◆ Problem description
Begin at the line below that holds "brown_zubatoku (1st from left)" and end at the line that holds "nofulagox (2nd from left in the first image)", transcribing each line exactly and skipping any picture.
--- START ---
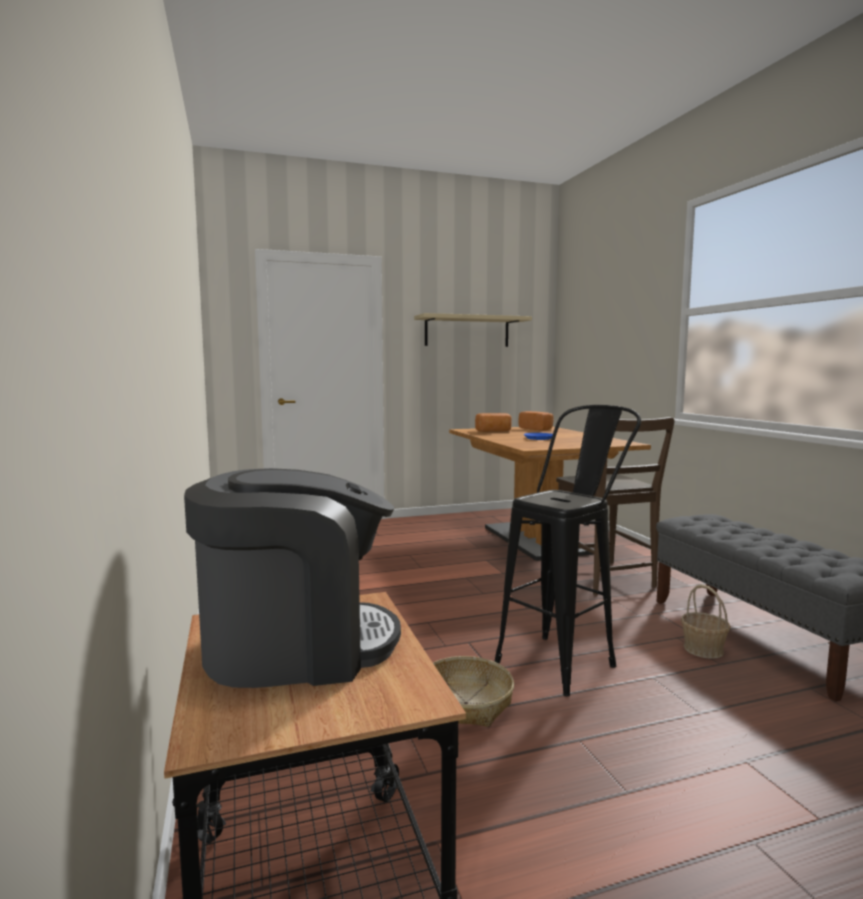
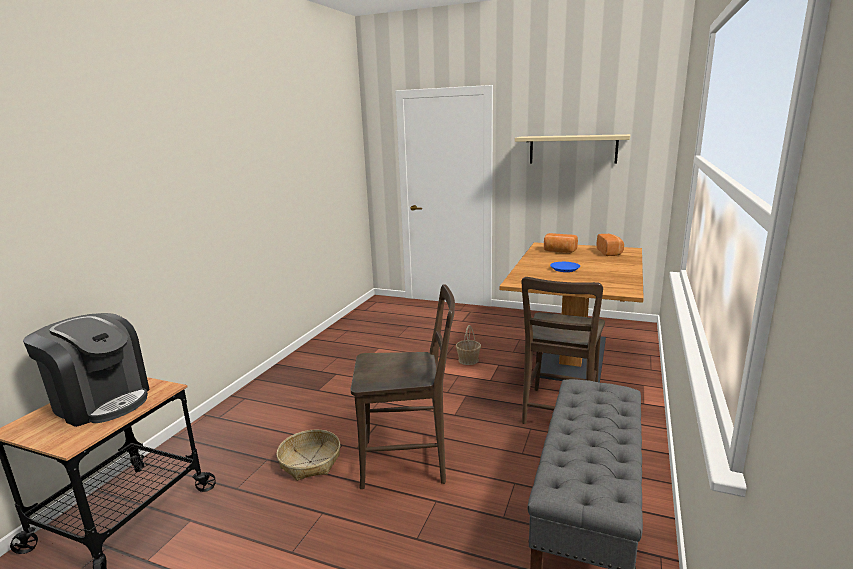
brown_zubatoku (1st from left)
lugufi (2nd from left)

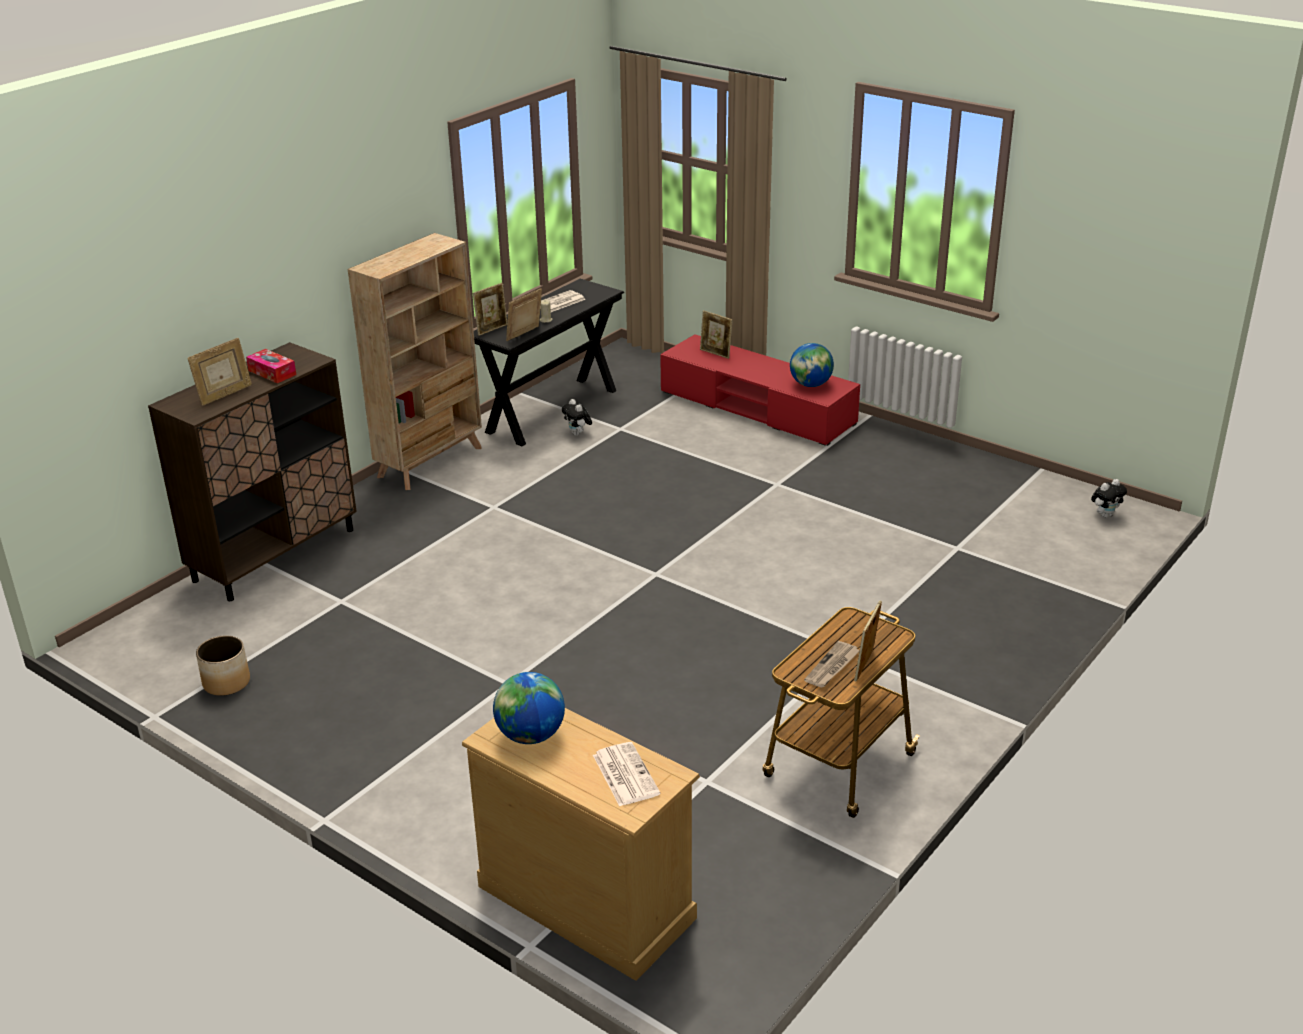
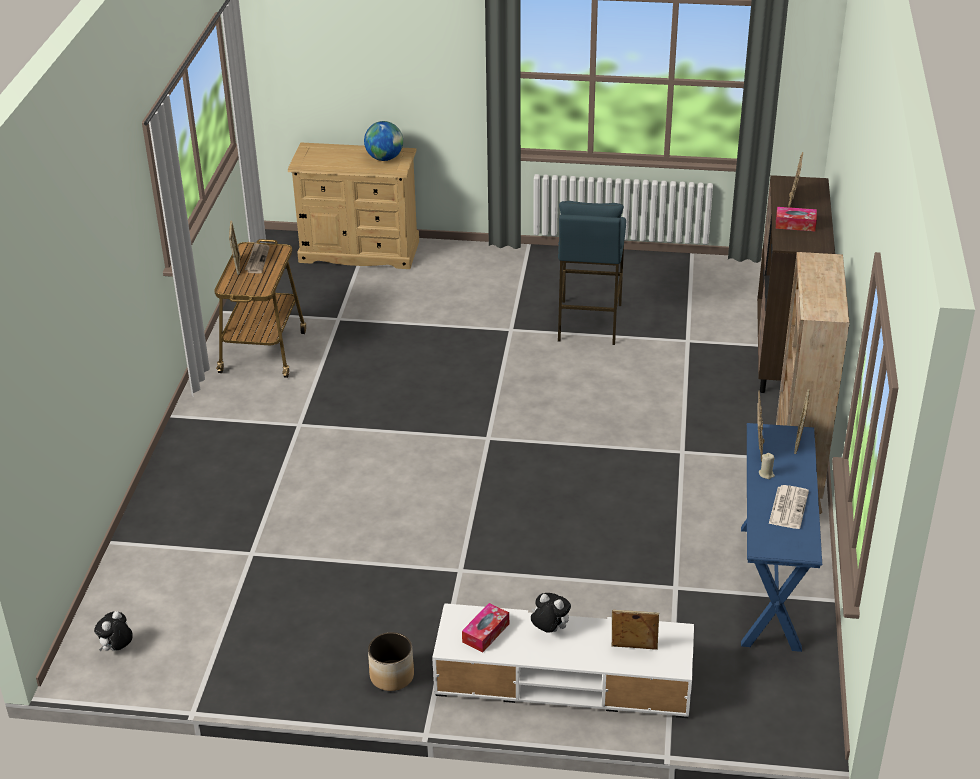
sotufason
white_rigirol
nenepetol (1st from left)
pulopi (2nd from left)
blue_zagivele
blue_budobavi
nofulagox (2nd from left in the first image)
--- END ---
--- START ---
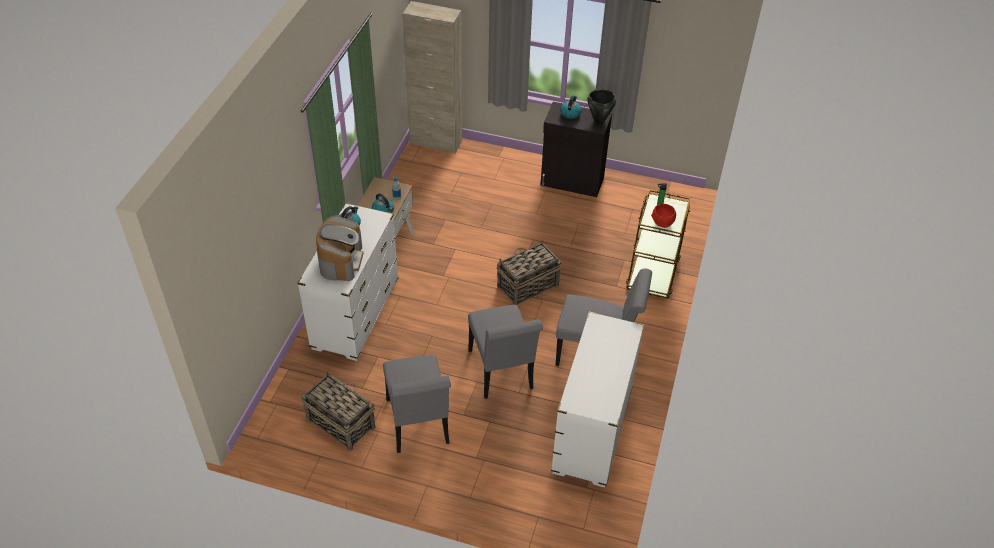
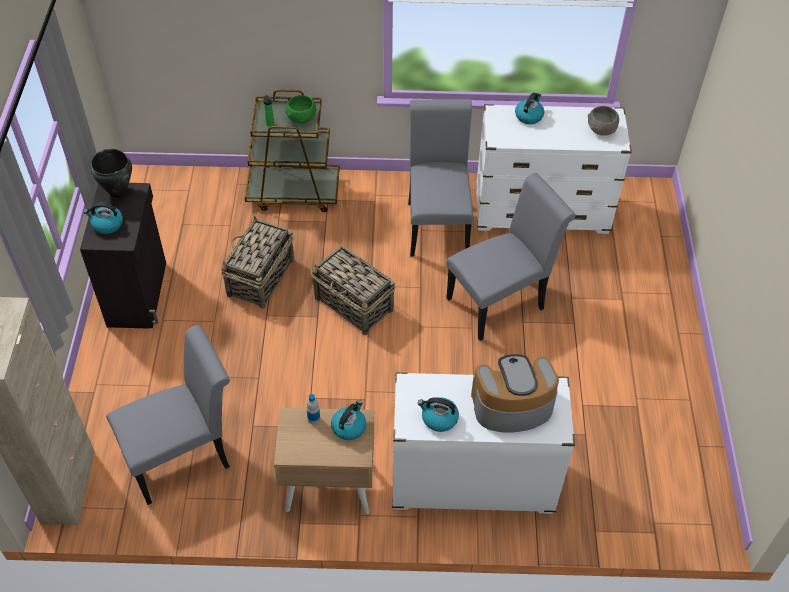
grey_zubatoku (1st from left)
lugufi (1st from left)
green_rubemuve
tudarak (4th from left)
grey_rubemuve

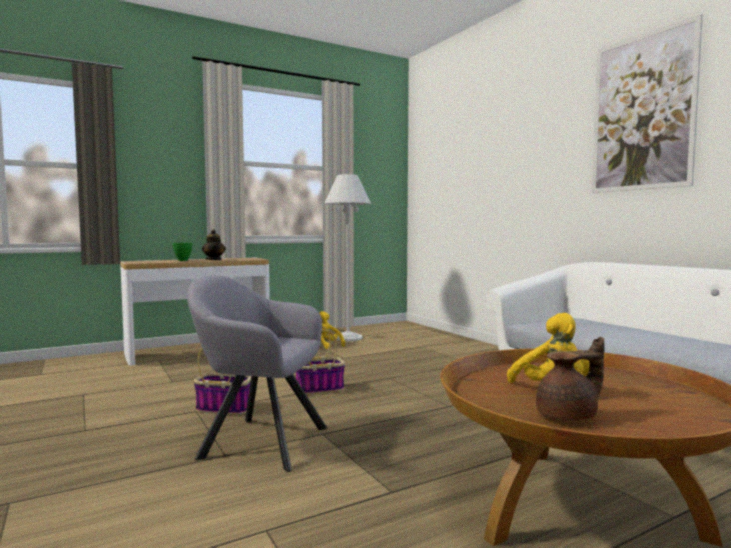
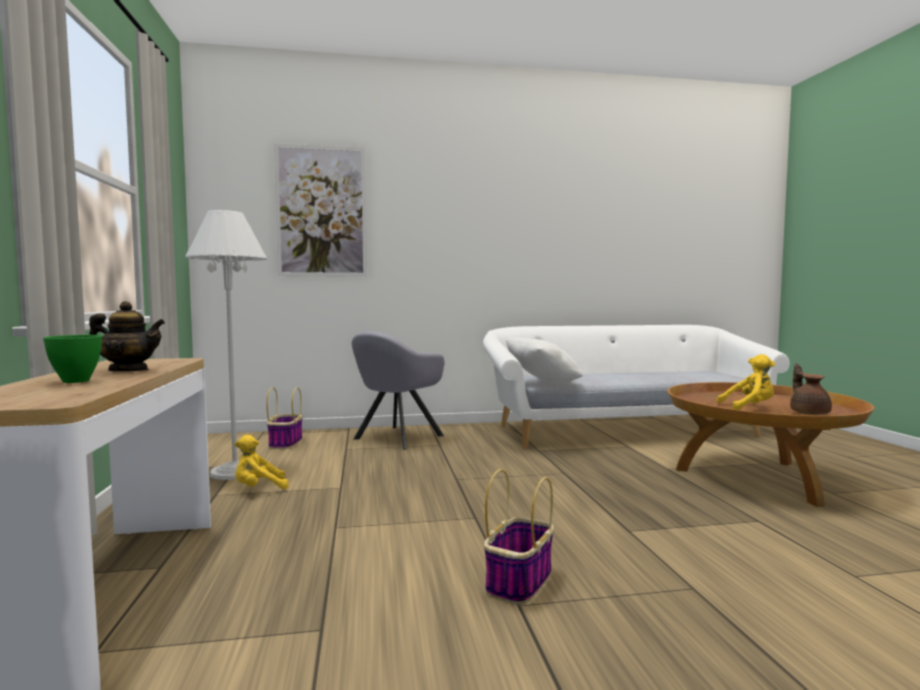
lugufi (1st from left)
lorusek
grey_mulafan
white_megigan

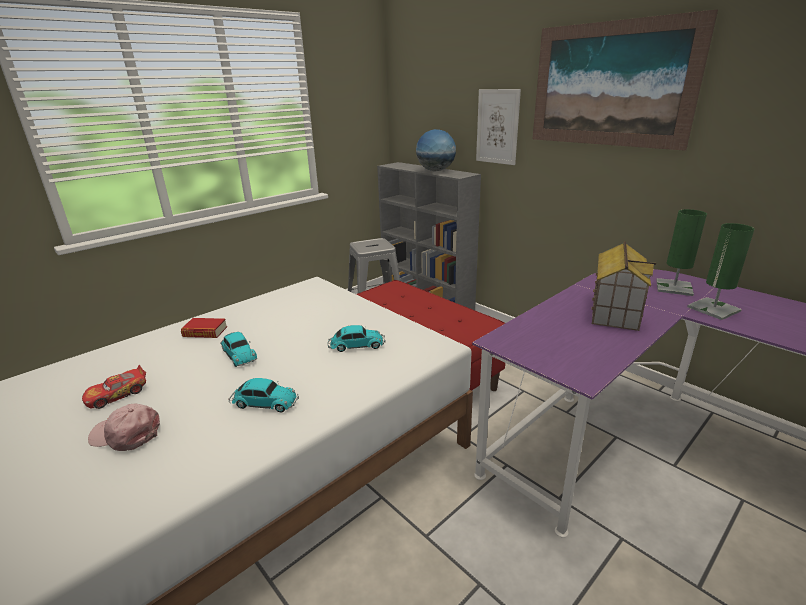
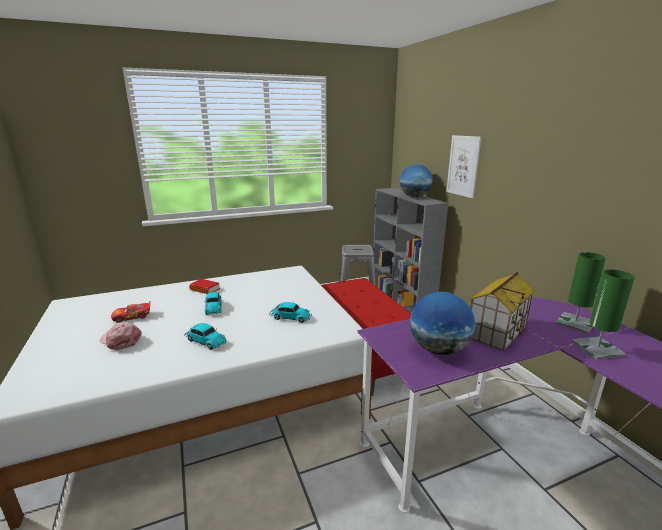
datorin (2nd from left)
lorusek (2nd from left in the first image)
--- END ---
◆ Task solution
brown_zubatoku (1st from left)
lugufi (2nd from left)

sotufason
white_rigirol
nenepetol (1st from left)
pulopi (2nd from left)
blue_zagivele
blue_budobavi
nofulagox (2nd from left in the first image)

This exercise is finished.